Close up of a ship's rope

Green hydrogen as the key to greenhouse gas-neutral maritime transport

Global shipping is growing – and so are the sector’s greenhouse gas emissions. Synthetic, green fuels made with Power-to-X technologies are set to play a key role in achieving net zero emissions by 2050. PtX Lab Lausitz is now working on strategies for climate-friendly shipping.

Currently, the shipping sector is responsible for around 2.5 percent of global greenhouse gas emissions. Assuming general conditions stay the same, the International Maritime Organisation (IMO) has estimated that the volume of ocean-going traffic could rise by up to 250 percent by 2050. The corresponding rise in greenhouse gas emissions that this implies would endanger the Paris Agreement targets.

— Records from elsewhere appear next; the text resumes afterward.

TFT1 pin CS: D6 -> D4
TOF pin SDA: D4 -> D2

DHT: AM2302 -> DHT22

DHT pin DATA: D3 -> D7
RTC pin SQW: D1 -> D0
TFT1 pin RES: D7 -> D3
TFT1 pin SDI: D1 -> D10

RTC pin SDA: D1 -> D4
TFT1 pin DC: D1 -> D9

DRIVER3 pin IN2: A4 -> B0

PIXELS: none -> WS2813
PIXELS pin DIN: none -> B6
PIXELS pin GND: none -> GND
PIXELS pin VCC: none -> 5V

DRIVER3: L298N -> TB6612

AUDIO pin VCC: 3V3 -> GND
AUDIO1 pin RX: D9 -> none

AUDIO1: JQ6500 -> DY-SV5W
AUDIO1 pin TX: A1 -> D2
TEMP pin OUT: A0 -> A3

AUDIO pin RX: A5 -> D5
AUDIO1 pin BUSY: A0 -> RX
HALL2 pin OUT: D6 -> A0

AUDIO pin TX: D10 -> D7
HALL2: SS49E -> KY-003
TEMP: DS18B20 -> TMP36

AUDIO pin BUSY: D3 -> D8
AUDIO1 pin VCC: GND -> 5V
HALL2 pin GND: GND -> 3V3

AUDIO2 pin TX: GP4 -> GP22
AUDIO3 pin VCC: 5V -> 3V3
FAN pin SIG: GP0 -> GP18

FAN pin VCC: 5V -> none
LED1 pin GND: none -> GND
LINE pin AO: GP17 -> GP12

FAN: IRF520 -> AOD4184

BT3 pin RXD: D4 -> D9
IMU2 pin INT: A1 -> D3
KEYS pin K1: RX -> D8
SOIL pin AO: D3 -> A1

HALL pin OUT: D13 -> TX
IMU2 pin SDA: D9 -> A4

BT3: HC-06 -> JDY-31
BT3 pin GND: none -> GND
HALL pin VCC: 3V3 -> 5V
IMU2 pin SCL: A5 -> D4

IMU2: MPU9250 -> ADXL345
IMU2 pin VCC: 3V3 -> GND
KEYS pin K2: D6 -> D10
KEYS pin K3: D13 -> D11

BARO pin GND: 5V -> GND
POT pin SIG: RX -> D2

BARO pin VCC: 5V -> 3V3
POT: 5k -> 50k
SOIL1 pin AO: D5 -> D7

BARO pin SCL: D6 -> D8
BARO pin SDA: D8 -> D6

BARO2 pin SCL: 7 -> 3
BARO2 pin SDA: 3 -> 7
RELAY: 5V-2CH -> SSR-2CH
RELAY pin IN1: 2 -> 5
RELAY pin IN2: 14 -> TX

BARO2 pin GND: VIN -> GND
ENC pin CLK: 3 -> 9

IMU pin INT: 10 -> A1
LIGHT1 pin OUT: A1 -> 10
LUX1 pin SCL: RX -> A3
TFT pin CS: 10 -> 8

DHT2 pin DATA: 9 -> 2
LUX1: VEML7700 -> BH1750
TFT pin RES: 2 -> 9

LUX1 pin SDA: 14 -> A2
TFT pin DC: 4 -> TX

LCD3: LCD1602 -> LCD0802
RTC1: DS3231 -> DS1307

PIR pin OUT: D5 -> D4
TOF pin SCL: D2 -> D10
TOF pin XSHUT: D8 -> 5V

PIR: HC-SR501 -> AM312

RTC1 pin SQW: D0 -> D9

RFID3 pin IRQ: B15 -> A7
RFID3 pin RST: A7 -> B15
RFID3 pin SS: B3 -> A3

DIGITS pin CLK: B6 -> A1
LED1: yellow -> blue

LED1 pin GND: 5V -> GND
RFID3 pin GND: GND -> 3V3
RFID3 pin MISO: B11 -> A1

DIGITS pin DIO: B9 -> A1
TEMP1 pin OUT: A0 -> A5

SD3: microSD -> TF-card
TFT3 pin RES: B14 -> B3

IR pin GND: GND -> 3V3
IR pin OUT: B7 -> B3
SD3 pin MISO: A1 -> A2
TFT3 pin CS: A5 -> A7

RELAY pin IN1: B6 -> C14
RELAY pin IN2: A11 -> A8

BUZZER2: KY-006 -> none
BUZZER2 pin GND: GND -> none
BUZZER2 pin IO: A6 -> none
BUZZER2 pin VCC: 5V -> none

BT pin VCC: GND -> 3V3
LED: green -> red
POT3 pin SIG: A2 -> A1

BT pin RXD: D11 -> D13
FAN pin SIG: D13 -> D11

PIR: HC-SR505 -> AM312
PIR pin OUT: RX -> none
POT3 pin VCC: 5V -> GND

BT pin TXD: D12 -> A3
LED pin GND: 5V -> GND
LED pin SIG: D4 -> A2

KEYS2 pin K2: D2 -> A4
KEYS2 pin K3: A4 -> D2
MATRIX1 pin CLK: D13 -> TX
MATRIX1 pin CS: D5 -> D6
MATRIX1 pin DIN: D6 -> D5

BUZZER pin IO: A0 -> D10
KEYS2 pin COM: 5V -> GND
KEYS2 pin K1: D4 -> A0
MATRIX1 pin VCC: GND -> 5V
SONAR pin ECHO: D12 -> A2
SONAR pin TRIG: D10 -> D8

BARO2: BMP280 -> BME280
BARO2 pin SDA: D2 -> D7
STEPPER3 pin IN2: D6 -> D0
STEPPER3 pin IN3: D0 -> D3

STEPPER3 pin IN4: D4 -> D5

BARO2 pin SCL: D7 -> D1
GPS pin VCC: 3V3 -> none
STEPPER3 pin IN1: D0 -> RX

Apart from greenhouse gas emissions, shipping also impacts the environment with noise, sulphur dioxide emissions and water pollution. To stay within the 1.5 degrees Celsius target of the Paris Agreement, this sector must become greenhouse gas-neutral by 2050. This applies both to goods transportation and to tourism.

EU-wide funding efforts for greenhouse gas-neutral shipping

The EU Commission intends to incorporate shipping into its climate targets for 2030 and 2050, and has included a set of proposals in its ‘Fit for 55’ package of measures that aim to bring shipping into the emission trading system (ETS) while incentivising the use of sustainable fuels. The overall objective is to achieve a reduction in average greenhouse gas emissions for energy used on board of 6 percent by 2030 and 75 percent by 2050. This will not be enough to achieve the Paris climate targets, however, and further measures will need to be taken.

Prompt and practical solutions are needed

A number of factors also need to be accounted for. Shipbuilding requires a high level of investment, which may mean that the finished vessel is in service for over 30 years. Any ships launched over the next few years will therefore in all probability still be part of the international shipping fleet even in 2050. Ideally, solutions to reduce greenhouse gases should therefore be readily deployable and also suitable for use as a retrofit.

The use and availability of cost-effective, greenhouse gas-neutral fuels is a key precondition for achieving climate goals in the shipping sector. Other technical and non-technical solutions are also possible. Reducing shipping speeds or improving the design of the vessel body are just two examples of approaches that can start saving emissions immediately.

Synthetic fuels based on green hydrogen

For the foreseeable future, direct electrification will not be an option for international shipping. Greater flexibility is offered by the shipping sector, however, thanks to its lower requirements for fuel energy density compared with aviation. Alongside green fuel types such as synthetic diesel, ammonia or methanol, which can be obtained with Power-to-Liquid (PtL) methods, gaseous fuels (Power-to-Gas, PtG) are also another potential option. This offers a key advantage: the continued use of existing ship drive systems and infrastructure. As a basic requirement for achieving net zero emissions, however, the synthetic fuel used must have been produced with green hydrogen. Advanced sails and wind power systems will also play a key role in the future as ancillary drive systems that help to lower fuel needs.

PtX Lab Lausitz to develop strategies for greenhouse gas-neutral shipping

PtX Lab Lausitz will investigate technologies and draw up strategies that will aid in the transition of shipping to net zero emissions. The Lab will also contribute to discussions of the kinds of policy, regulatory and economic frameworks that are needed to enable greater investment in climate-friendly fuels from the various PtX technologies. PtX Lab will also be working to ensure the availability of climate-neutral fuels and certification according to strict, internationally recognised sustainability standards, as well as creating incentives for stimulating demand at a national and European level.